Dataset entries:
- - -
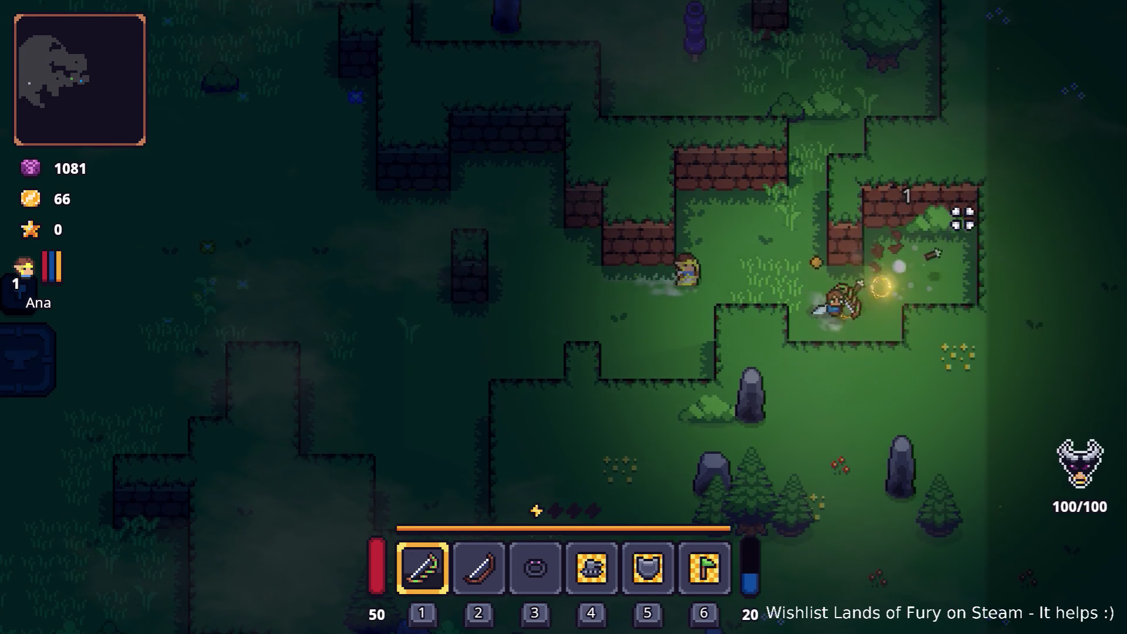
click(825, 212)
click(818, 214)
click(784, 214)
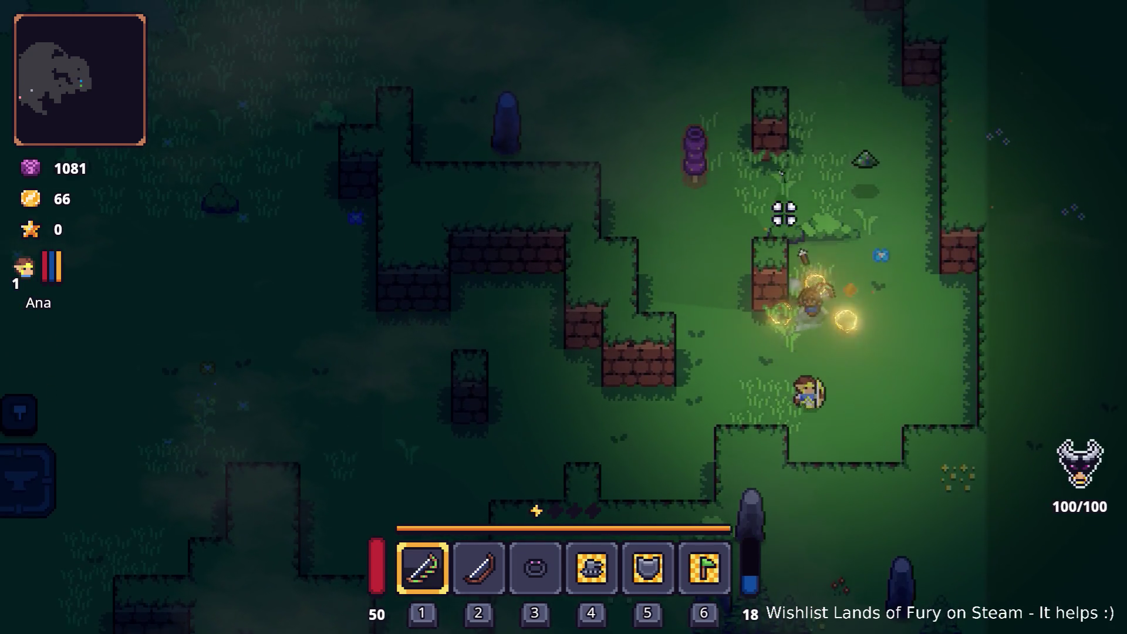
key(w)
Loose bursts of arrows at enemies to the left while advancing north-west.
click(596, 284)
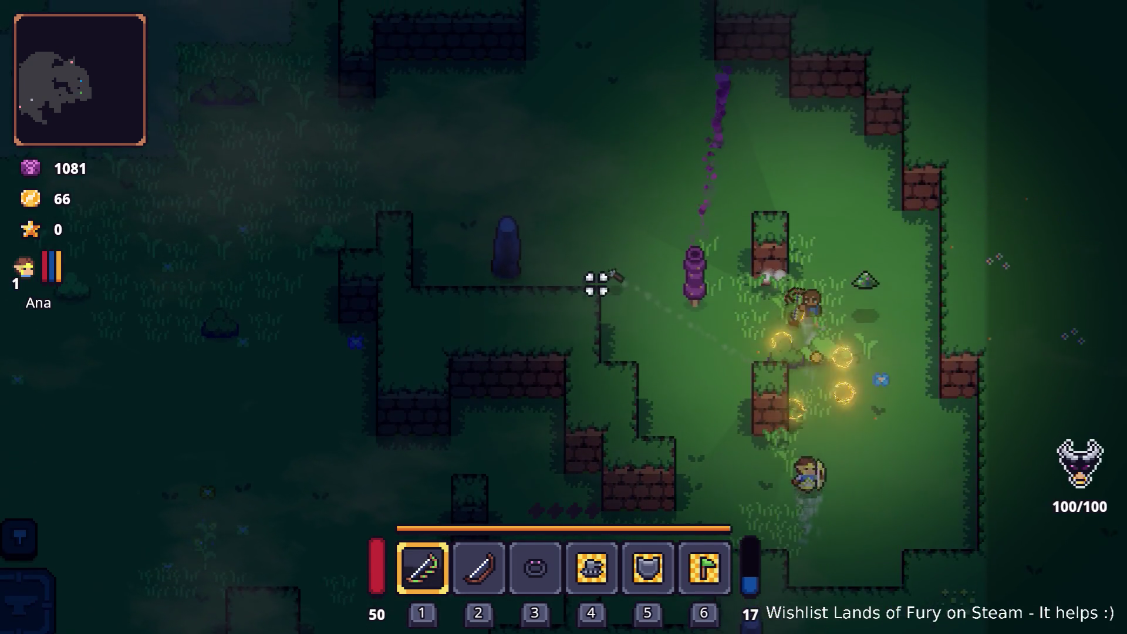
key(w)
click(561, 270)
click(487, 273)
click(506, 232)
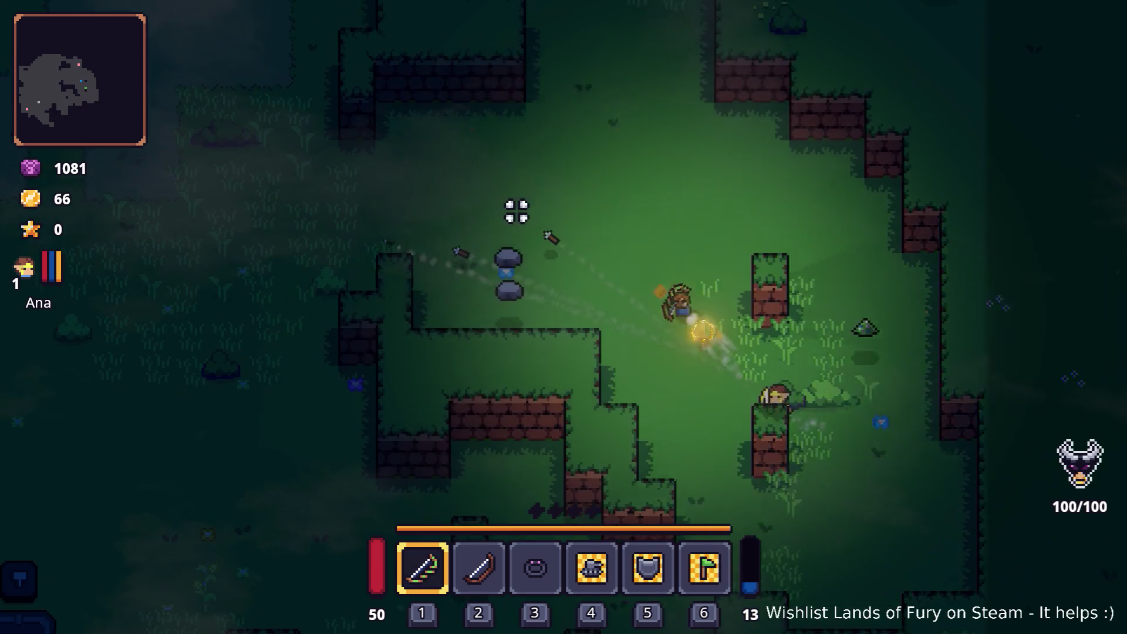
click(458, 247)
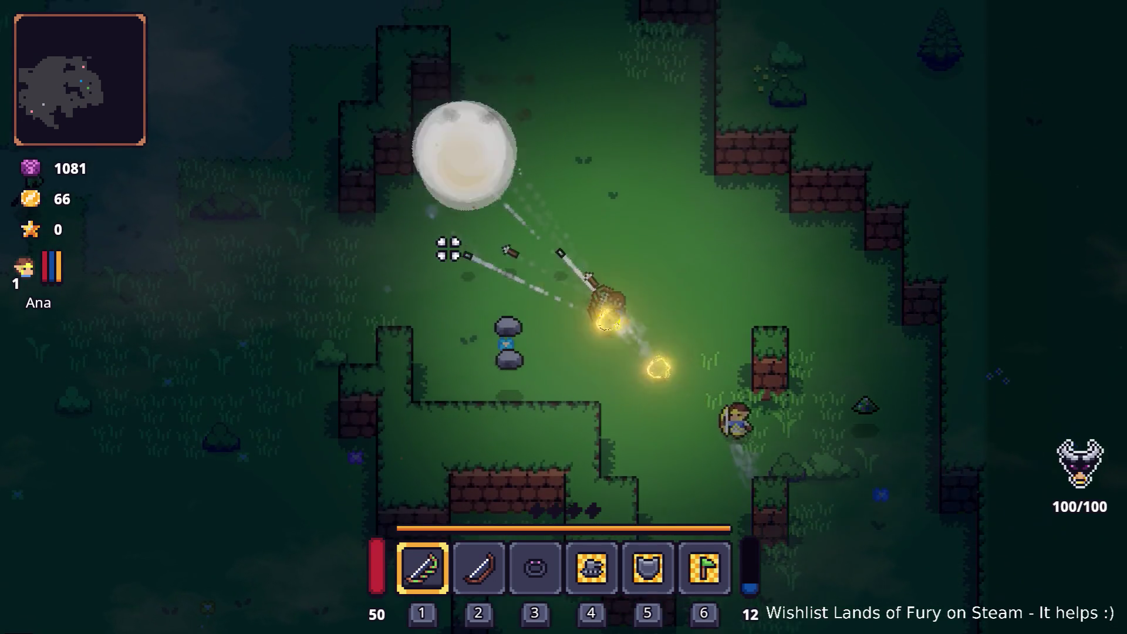
key(w)
key(a)
click(405, 317)
key(w)
key(a)
click(407, 215)
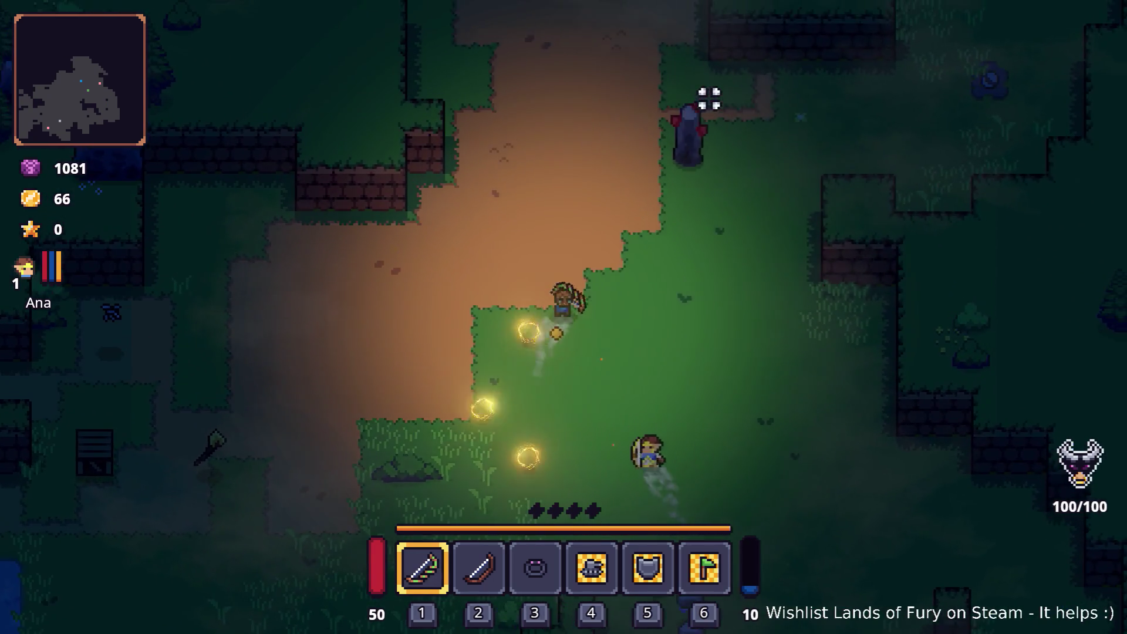
Shoot the totem and remaining enemies until the last arrow is spent.
click(711, 98)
- - -
— What is needed —
In the entries above, which lines hold the word "enemies"? Copy them out.

— Response —
Loose bursts of arrows at enemies to the left while advancing north-west.
Shoot the totem and remaining enemies until the last arrow is spent.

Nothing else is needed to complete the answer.